- YOUR INSTRUCTIONS
Please transcribe the lines below exactly, and leave every image behind.

(Stored records)
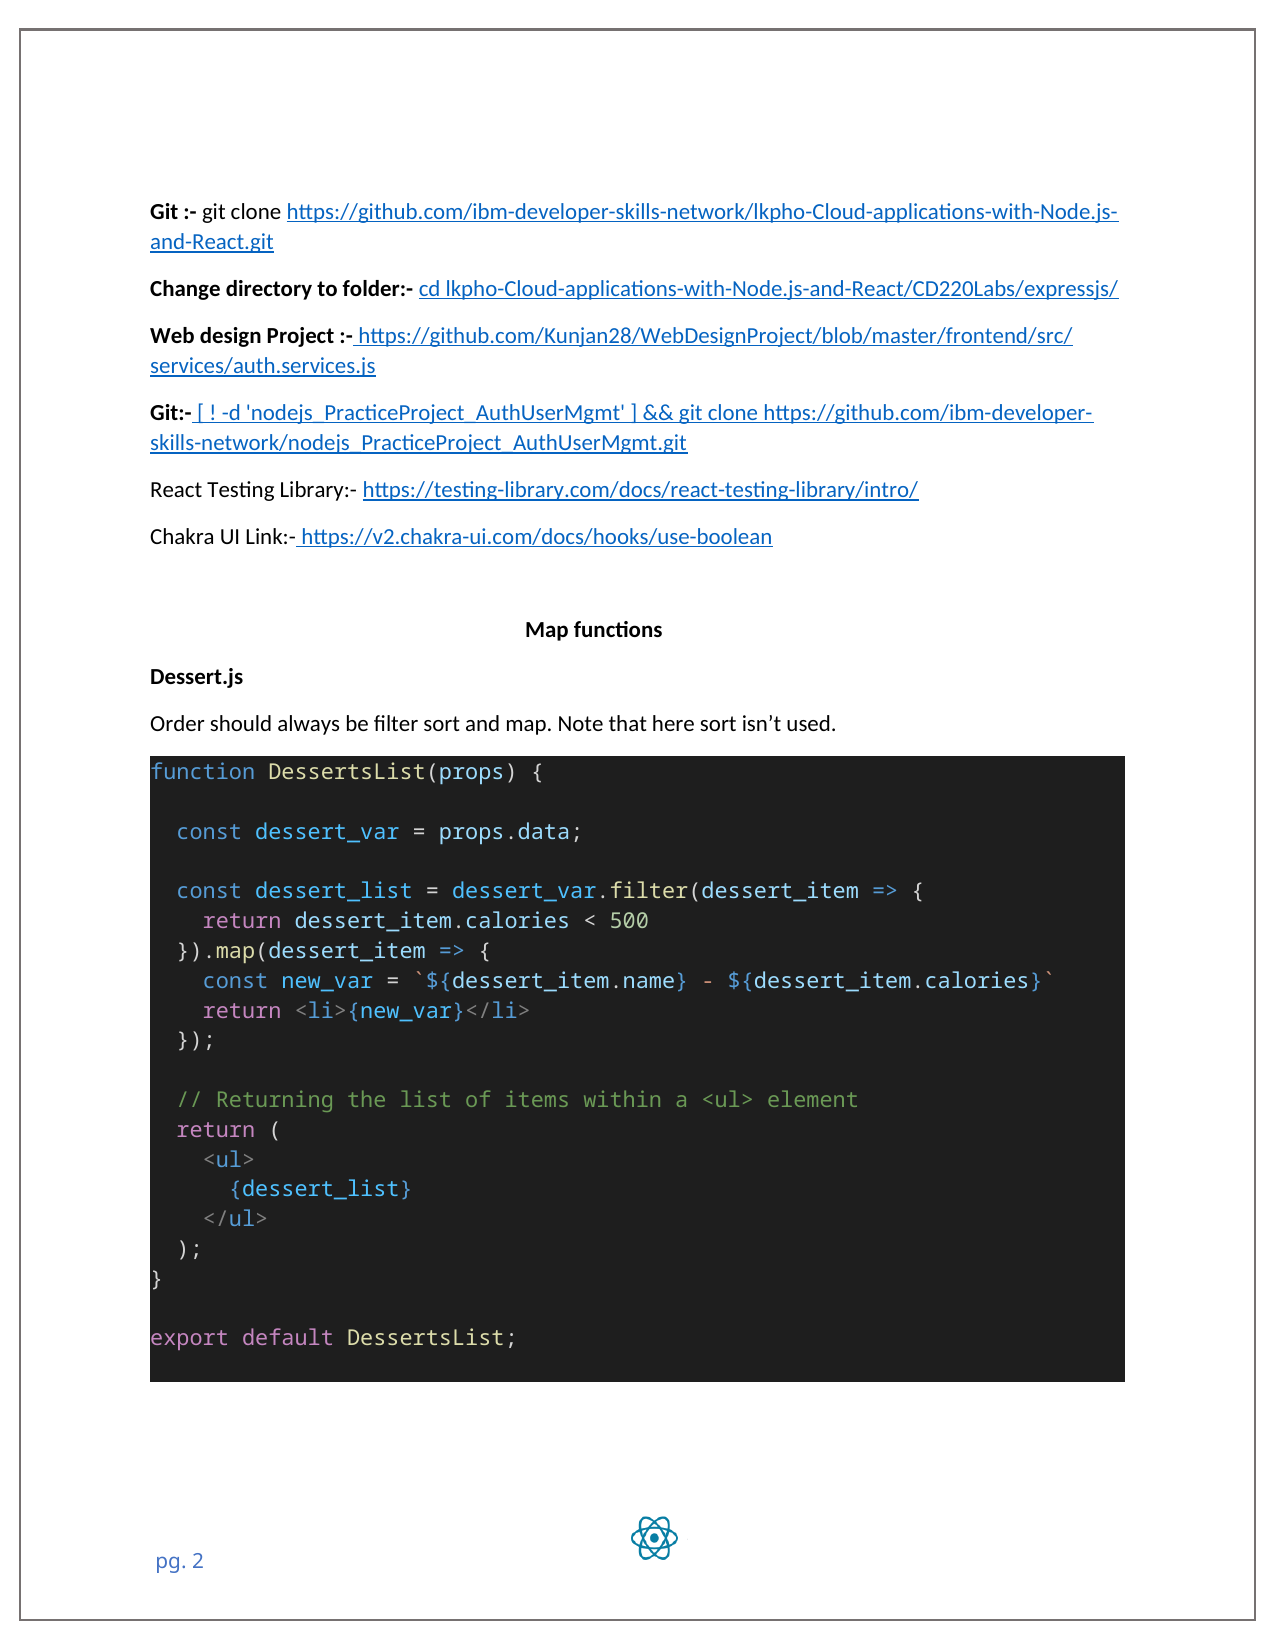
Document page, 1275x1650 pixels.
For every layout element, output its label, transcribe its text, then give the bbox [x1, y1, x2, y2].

text ); [150, 1233, 1125, 1263]
text const dessert_var = props.data; [150, 816, 1125, 846]
text const dessert_list = dessert_var.filter(dessert_item => { [150, 875, 1125, 905]
text Change directory to folder:- cd lkpho-Cloud-applications-with-Node.js-and-React/CD220Labs/expressjs/ [150, 274, 1125, 302]
text }); [150, 1024, 1125, 1054]
text {dessert_list} [150, 1173, 1125, 1203]
text Dessert.js [150, 662, 1125, 691]
text React Testing Library:- https://testing-library.com/docs/react-testing-library/intro/ [150, 475, 1125, 503]
text <ul> [150, 1143, 1125, 1173]
text Order should always be filter sort and map. Note that here sort isn’t used. [150, 709, 1125, 737]
text // Returning the list of items within a <ul> element [150, 1084, 1125, 1114]
text function DessertsList(props) { [150, 756, 1125, 786]
text export default DessertsList; [150, 1322, 1125, 1352]
text Git:- [ ! -d 'nodejs_PracticeProject_AuthUserMgmt' ] && git clone https://github.com/ibm-developer-skills-network/nodejs_PracticeProject_AuthUserMgmt.git [150, 398, 1125, 456]
text return ( [150, 1114, 1125, 1143]
picture [620, 1508, 688, 1569]
text Web design Project :- https://github.com/Kunjan28/WebDesignProject/blob/master/frontend/src/services/auth.services.js [150, 321, 1125, 379]
text </ul> [150, 1203, 1125, 1233]
text Map functions [525, 616, 1125, 644]
text return dessert_item.calories < 500 [150, 905, 1125, 935]
text const new_var = `${dessert_item.name} - ${dessert_item.calories}` [150, 965, 1125, 994]
text } [150, 1263, 1125, 1292]
text Git :- git clone https://github.com/ibm-developer-skills-network/lkpho-Cloud-applications-with-Node.js-and-React.git [150, 197, 1125, 255]
text Chakra UI Link:- https://v2.chakra-ui.com/docs/hooks/use-boolean [150, 522, 1125, 550]
text return <li>{new_var}</li> [150, 994, 1125, 1024]
text }).map(dessert_item => { [150, 935, 1125, 965]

- RESULT OF THIS EXERCISE
Document page, 1275x1650 pixels.
For every layout element, output its label, transcribe its text, then give the bbox [x1, y1, x2, y2].

text ); [150, 1233, 1125, 1263]
text const dessert_var = props.data; [150, 816, 1125, 846]
text const dessert_list = dessert_var.filter(dessert_item => { [150, 875, 1125, 905]
text Change directory to folder:- cd lkpho-Cloud-applications-with-Node.js-and-React/CD220Labs/expressjs/ [150, 274, 1125, 302]
text }); [150, 1024, 1125, 1054]
text {dessert_list} [150, 1173, 1125, 1203]
text Dessert.js [150, 662, 1125, 691]
text React Testing Library:- https://testing-library.com/docs/react-testing-library/intro/ [150, 475, 1125, 503]
text <ul> [150, 1143, 1125, 1173]
text Order should always be filter sort and map. Note that here sort isn’t used. [150, 709, 1125, 737]
text // Returning the list of items within a <ul> element [150, 1084, 1125, 1114]
text function DessertsList(props) { [150, 756, 1125, 786]
text export default DessertsList; [150, 1322, 1125, 1352]
text Git:- [ ! -d 'nodejs_PracticeProject_AuthUserMgmt' ] && git clone https://github.com/ibm-developer-skills-network/nodejs_PracticeProject_AuthUserMgmt.git [150, 398, 1125, 456]
text return ( [150, 1114, 1125, 1143]
picture [620, 1508, 688, 1569]
text Web design Project :- https://github.com/Kunjan28/WebDesignProject/blob/master/frontend/src/services/auth.services.js [150, 321, 1125, 379]
text </ul> [150, 1203, 1125, 1233]
text Map functions [525, 616, 1125, 644]
text return dessert_item.calories < 500 [150, 905, 1125, 935]
text const new_var = `${dessert_item.name} - ${dessert_item.calories}` [150, 965, 1125, 994]
text } [150, 1263, 1125, 1292]
text Git :- git clone https://github.com/ibm-developer-skills-network/lkpho-Cloud-applications-with-Node.js-and-React.git [150, 197, 1125, 255]
text Chakra UI Link:- https://v2.chakra-ui.com/docs/hooks/use-boolean [150, 522, 1125, 550]
text return <li>{new_var}</li> [150, 994, 1125, 1024]
text }).map(dessert_item => { [150, 935, 1125, 965]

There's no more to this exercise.